§ **Problem description**:
Restate the records in full and exactly, with no images included.
** Opening Entries provided block **
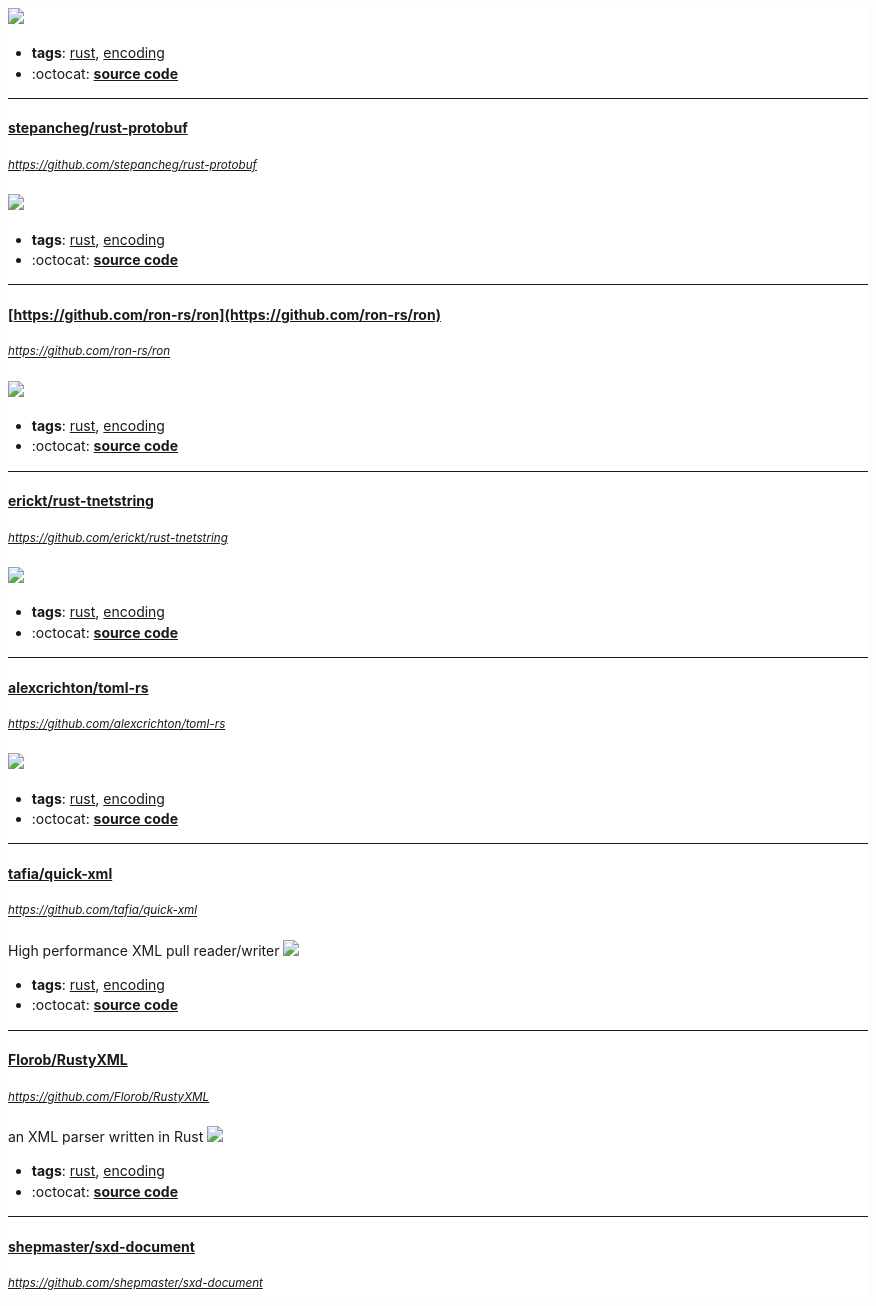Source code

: [<img src="https://api.travis-ci.org/danburkert/prost.svg?branch=master">](https://travis-ci.org/danburkert/prost)
* **tags**: [rust](../tagged/rust.md), [encoding](../tagged/encoding.md)
* :octocat: **[source code](https://github.com/danburkert/prost)**
---
#### [stepancheg/rust-protobuf](https://github.com/stepancheg/rust-protobuf)
_<sup>https://github.com/stepancheg/rust-protobuf</sup>_

[<img src="https://api.travis-ci.org/stepancheg/rust-protobuf.svg?branch=master">](https://travis-ci.org/stepancheg/rust-protobuf)
* **tags**: [rust](../tagged/rust.md), [encoding](../tagged/encoding.md)
* :octocat: **[source code](https://github.com/stepancheg/rust-protobuf)**
---
#### [https://github.com/ron-rs/ron](https://github.com/ron-rs/ron)
_<sup>https://github.com/ron-rs/ron</sup>_

[<img src="https://api.travis-ci.org/ron-rs/ron.svg?branch=master">](https://travis-ci.org/https://github.com/ron-rs/ron)
* **tags**: [rust](../tagged/rust.md), [encoding](../tagged/encoding.md)
* :octocat: **[source code](https://github.com/ron-rs/ron)**
---
#### [erickt/rust-tnetstring](https://github.com/erickt/rust-tnetstring)
_<sup>https://github.com/erickt/rust-tnetstring</sup>_

[<img src="https://api.travis-ci.org/erickt/rust-tnetstring.svg?branch=master">](https://travis-ci.org/erickt/rust-tnetstring)
* **tags**: [rust](../tagged/rust.md), [encoding](../tagged/encoding.md)
* :octocat: **[source code](https://github.com/erickt/rust-tnetstring)**
---
#### [alexcrichton/toml-rs](https://github.com/alexcrichton/toml-rs)
_<sup>https://github.com/alexcrichton/toml-rs</sup>_

[<img src="https://api.travis-ci.org/alexcrichton/toml-rs.svg?branch=master">](https://travis-ci.org/alexcrichton/toml-rs)
* **tags**: [rust](../tagged/rust.md), [encoding](../tagged/encoding.md)
* :octocat: **[source code](https://github.com/alexcrichton/toml-rs)**
---
#### [tafia/quick-xml](https://github.com/tafia/quick-xml)
_<sup>https://github.com/tafia/quick-xml</sup>_

High performance XML pull reader/writer [<img src="https://api.travis-ci.org/tafia/quick-xml.svg?branch=master">](https://travis-ci.org/tafia/quick-xml)
* **tags**: [rust](../tagged/rust.md), [encoding](../tagged/encoding.md)
* :octocat: **[source code](https://github.com/tafia/quick-xml)**
---
#### [Florob/RustyXML](https://github.com/Florob/RustyXML)
_<sup>https://github.com/Florob/RustyXML</sup>_

an XML parser written in Rust [<img src="https://api.travis-ci.org/Florob/RustyXML.svg?branch=master">](https://travis-ci.org/Florob/RustyXML)
* **tags**: [rust](../tagged/rust.md), [encoding](../tagged/encoding.md)
* :octocat: **[source code](https://github.com/Florob/RustyXML)**
---
#### [shepmaster/sxd-document](https://github.com/shepmaster/sxd-document)
_<sup>https://github.com/shepmaster/sxd-document</sup>_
** Closing Entries provided block **
§ **Solution to the problem**:
Source code

: [<img src="https://api.travis-ci.org/danburkert/prost.svg?branch=master">](https://travis-ci.org/danburkert/prost)
* **tags**: [rust](../tagged/rust.md), [encoding](../tagged/encoding.md)
* :octocat: **[source code](https://github.com/danburkert/prost)**
---
#### [stepancheg/rust-protobuf](https://github.com/stepancheg/rust-protobuf)
_<sup>https://github.com/stepancheg/rust-protobuf</sup>_

[<img src="https://api.travis-ci.org/stepancheg/rust-protobuf.svg?branch=master">](https://travis-ci.org/stepancheg/rust-protobuf)
* **tags**: [rust](../tagged/rust.md), [encoding](../tagged/encoding.md)
* :octocat: **[source code](https://github.com/stepancheg/rust-protobuf)**
---
#### [https://github.com/ron-rs/ron](https://github.com/ron-rs/ron)
_<sup>https://github.com/ron-rs/ron</sup>_

[<img src="https://api.travis-ci.org/ron-rs/ron.svg?branch=master">](https://travis-ci.org/https://github.com/ron-rs/ron)
* **tags**: [rust](../tagged/rust.md), [encoding](../tagged/encoding.md)
* :octocat: **[source code](https://github.com/ron-rs/ron)**
---
#### [erickt/rust-tnetstring](https://github.com/erickt/rust-tnetstring)
_<sup>https://github.com/erickt/rust-tnetstring</sup>_

[<img src="https://api.travis-ci.org/erickt/rust-tnetstring.svg?branch=master">](https://travis-ci.org/erickt/rust-tnetstring)
* **tags**: [rust](../tagged/rust.md), [encoding](../tagged/encoding.md)
* :octocat: **[source code](https://github.com/erickt/rust-tnetstring)**
---
#### [alexcrichton/toml-rs](https://github.com/alexcrichton/toml-rs)
_<sup>https://github.com/alexcrichton/toml-rs</sup>_

[<img src="https://api.travis-ci.org/alexcrichton/toml-rs.svg?branch=master">](https://travis-ci.org/alexcrichton/toml-rs)
* **tags**: [rust](../tagged/rust.md), [encoding](../tagged/encoding.md)
* :octocat: **[source code](https://github.com/alexcrichton/toml-rs)**
---
#### [tafia/quick-xml](https://github.com/tafia/quick-xml)
_<sup>https://github.com/tafia/quick-xml</sup>_

High performance XML pull reader/writer [<img src="https://api.travis-ci.org/tafia/quick-xml.svg?branch=master">](https://travis-ci.org/tafia/quick-xml)
* **tags**: [rust](../tagged/rust.md), [encoding](../tagged/encoding.md)
* :octocat: **[source code](https://github.com/tafia/quick-xml)**
---
#### [Florob/RustyXML](https://github.com/Florob/RustyXML)
_<sup>https://github.com/Florob/RustyXML</sup>_

an XML parser written in Rust [<img src="https://api.travis-ci.org/Florob/RustyXML.svg?branch=master">](https://travis-ci.org/Florob/RustyXML)
* **tags**: [rust](../tagged/rust.md), [encoding](../tagged/encoding.md)
* :octocat: **[source code](https://github.com/Florob/RustyXML)**
---
#### [shepmaster/sxd-document](https://github.com/shepmaster/sxd-document)
_<sup>https://github.com/shepmaster/sxd-document</sup>_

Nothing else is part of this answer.